Government gridlock. A shrinking middle-class. Companies sitting on billions of dollars, and refusing to reinvest in expansion. Banks seemingly inventing fees to gouge the consumer (come on, does it take that much money to manage other people’s money?). Politicians putting party affiliations and self-interests before the greater good. CEO’s, corporate officers, high-level financial decision-makers (you know…those “best and brightest” who are partly—but not exclusively—responsible for nearly tanking America’s market economy) still earning indefensible incomes and bonuses. And as a result of all of this sociopolitical chaos, people have finally taken to the streets and started putting the pressure of the voting electorate on those responsible.
But there are two distinct groups of protestors who seem to getting on their respective soap boxes and adopting the mantle of the voice of the American people. On one hand, there is the Tea Party movement, which purports to speak for the shrinking American middle class, and is opposed to larger government, the current tax structure, and for all things conservative…including social policies. In the last year, they have organized locally and even marched on Washington D.C in an effort to promote these and other conservative forms of government.
On the other hand, there is the Occupy Wall Street movement, which has targeted the banking and lending industries and local government offices by attempting to cause disruptions in day-to-day commerce and the business of government. Their primary aim is to put faces on the economic suffering of the “99%” of Americans they say they represent—those who do not command large salaries, hold public offices, and who have been “victimized” by corporate greed and government apathy toward their suffering. They are opposed to corporate greed, the Big Money influence in government, unemployment, and the current economic state of the nation.

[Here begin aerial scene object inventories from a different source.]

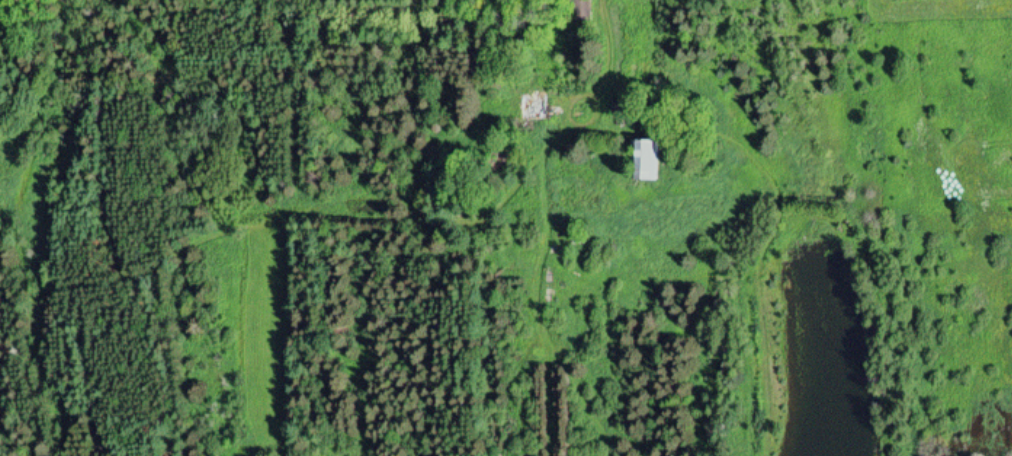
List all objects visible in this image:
building: (531, 109)
building: (641, 162)

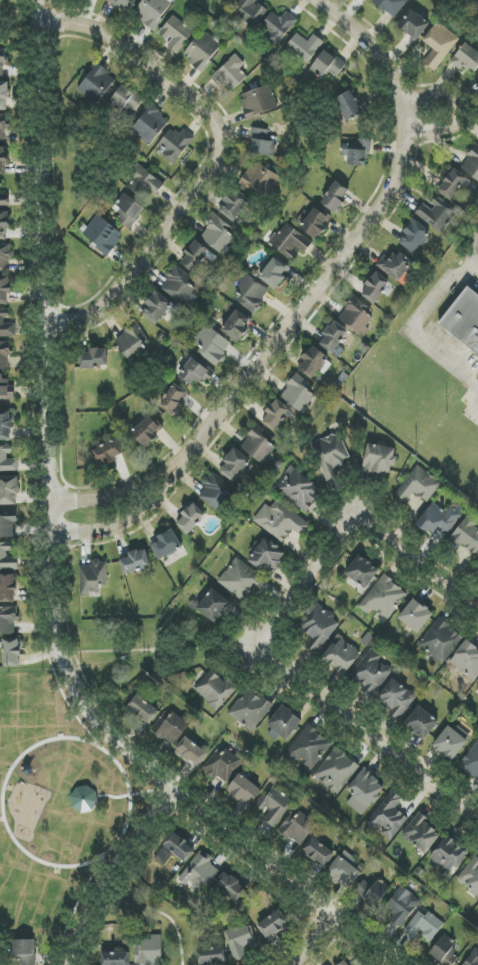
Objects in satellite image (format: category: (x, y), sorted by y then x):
building: (233, 0)
building: (123, 4)
building: (390, 6)
building: (249, 11)
building: (152, 12)
building: (414, 24)
building: (277, 26)
building: (176, 34)
building: (439, 45)
building: (304, 46)
building: (202, 51)
building: (466, 58)
building: (2, 64)
building: (327, 65)
building: (230, 73)
building: (96, 84)
building: (4, 95)
building: (127, 99)
building: (259, 101)
building: (351, 105)
road: (430, 108)
building: (150, 124)
building: (2, 128)
building: (263, 143)
building: (175, 145)
building: (357, 152)
building: (2, 159)
road: (225, 162)
building: (471, 164)
building: (261, 179)
building: (145, 184)
building: (452, 184)
building: (336, 197)
building: (4, 200)
building: (234, 206)
building: (128, 211)
building: (435, 215)
building: (314, 223)
building: (4, 226)
building: (102, 235)
building: (218, 235)
building: (414, 236)
building: (289, 241)
building: (197, 256)
building: (5, 257)
building: (396, 266)
building: (274, 273)
building: (178, 285)
building: (375, 287)
building: (5, 289)
building: (250, 294)
road: (309, 299)
building: (156, 308)
building: (357, 317)
building: (464, 322)
building: (236, 325)
road: (414, 325)
building: (6, 326)
building: (333, 336)
building: (131, 343)
building: (211, 344)
building: (4, 355)
building: (94, 358)
building: (314, 363)
building: (195, 373)
building: (6, 388)
building: (298, 395)
building: (174, 400)
building: (275, 415)
building: (5, 426)
building: (147, 431)
building: (258, 448)
building: (106, 454)
building: (331, 455)
building: (379, 459)
building: (7, 460)
building: (236, 466)
building: (418, 485)
road: (129, 487)
building: (298, 489)
building: (9, 490)
building: (216, 496)
building: (190, 518)
building: (440, 518)
road: (142, 521)
building: (280, 521)
building: (8, 523)
road: (120, 535)
building: (467, 535)
road: (397, 539)
road: (84, 544)
building: (166, 544)
road: (53, 557)
building: (267, 557)
building: (7, 558)
building: (135, 561)
building: (476, 565)
building: (362, 572)
building: (92, 577)
building: (241, 579)
building: (7, 587)
building: (384, 598)
building: (213, 606)
building: (416, 616)
building: (8, 620)
building: (317, 628)
building: (440, 641)
building: (11, 653)
building: (341, 655)
building: (467, 660)
building: (370, 673)
building: (215, 690)
building: (396, 698)
road: (332, 700)
building: (250, 709)
building: (142, 710)
building: (284, 722)
building: (422, 722)
building: (171, 728)
building: (450, 743)
building: (309, 748)
building: (191, 752)
building: (471, 762)
building: (222, 765)
road: (5, 767)
building: (336, 770)
road: (148, 790)
building: (244, 790)
building: (364, 791)
building: (69, 798)
building: (86, 800)
park: (55, 803)
building: (276, 805)
building: (388, 817)
building: (297, 827)
building: (421, 834)
road: (3, 836)
building: (179, 846)
building: (318, 852)
building: (448, 855)
road: (71, 867)
building: (344, 870)
building: (202, 872)
road: (109, 873)
building: (470, 876)
building: (231, 887)
building: (369, 893)
building: (402, 906)
building: (273, 925)
building: (423, 926)
building: (240, 941)
road: (311, 942)
building: (149, 951)
building: (445, 951)
building: (24, 952)
building: (211, 956)
building: (115, 958)
building: (472, 958)
building: (343, 963)

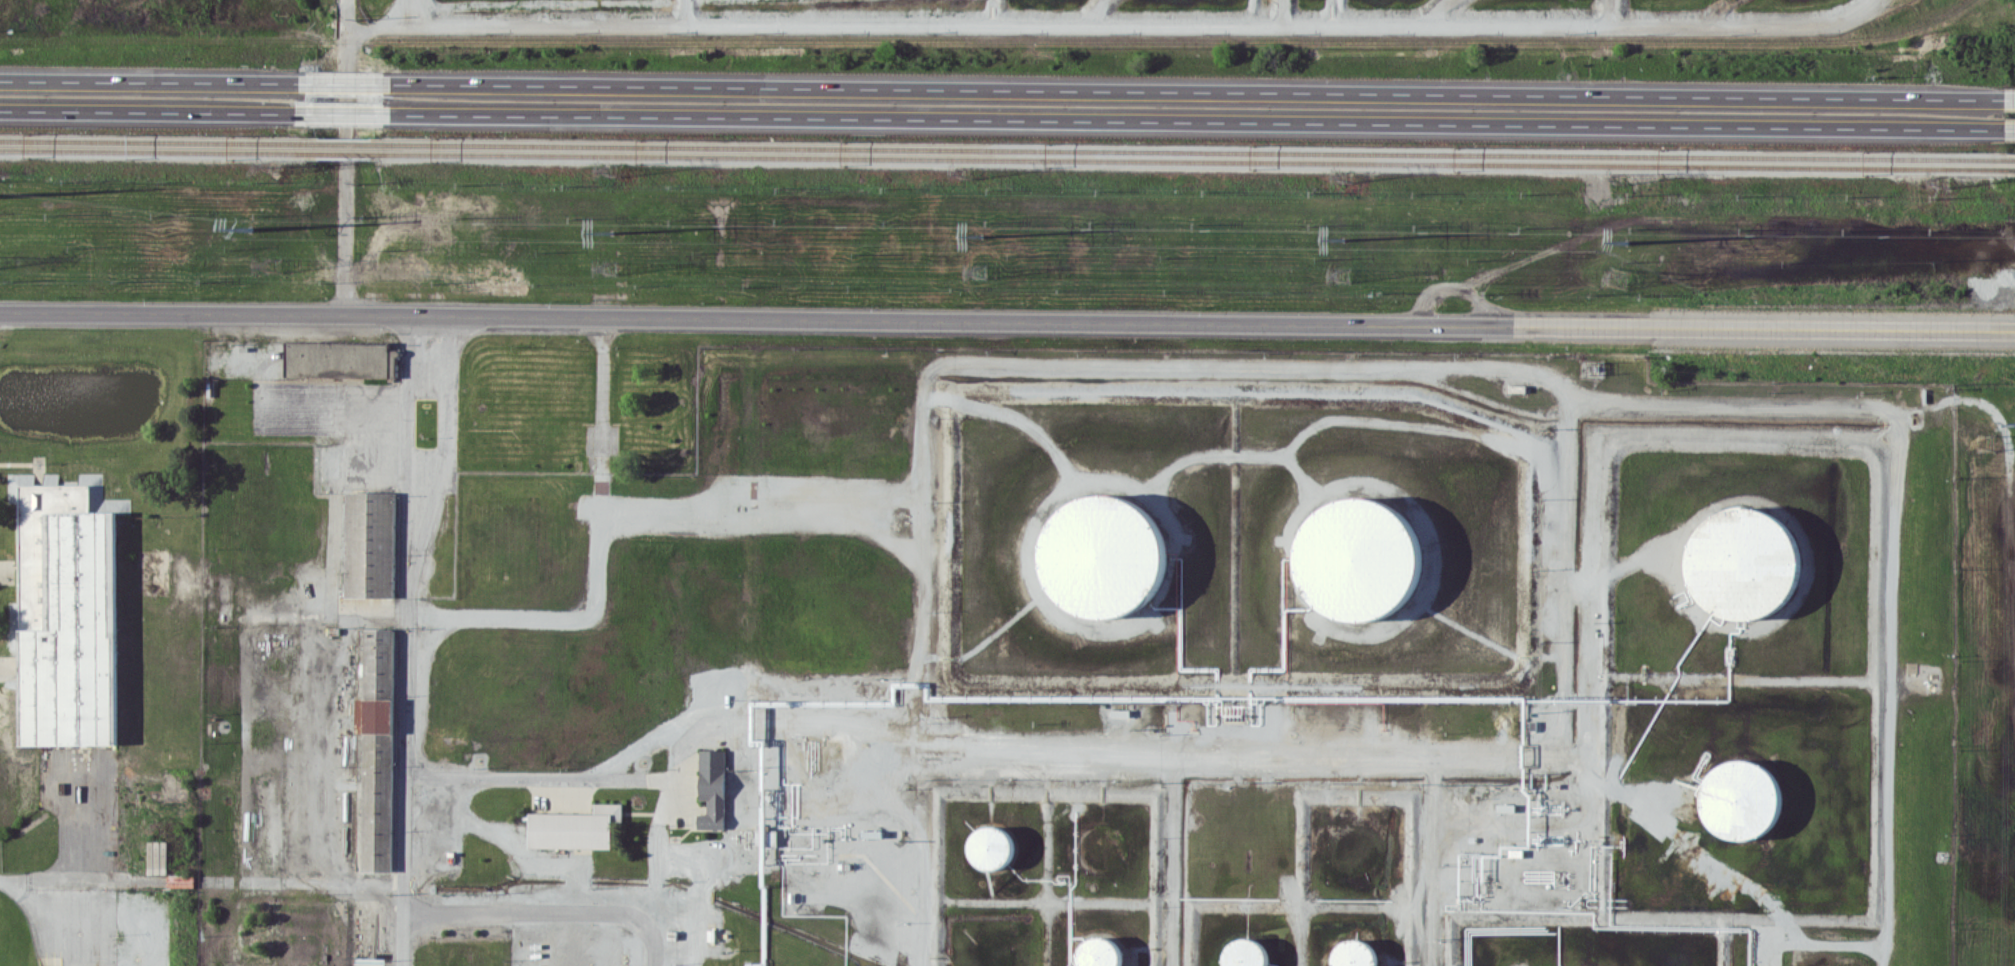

At some points, there is a blurring of the line of policies that these two disparate groups oppose that gives the impression of a single populist uprising, such as the issue of the influence of Big Money in the political process. But with more social issues on their agenda, the Tea Party movement is distinctly different from the more ambiguous, seemingly more progressive Occupy Wall Street movement. So the question of the moment is which group and/or movement speaks you?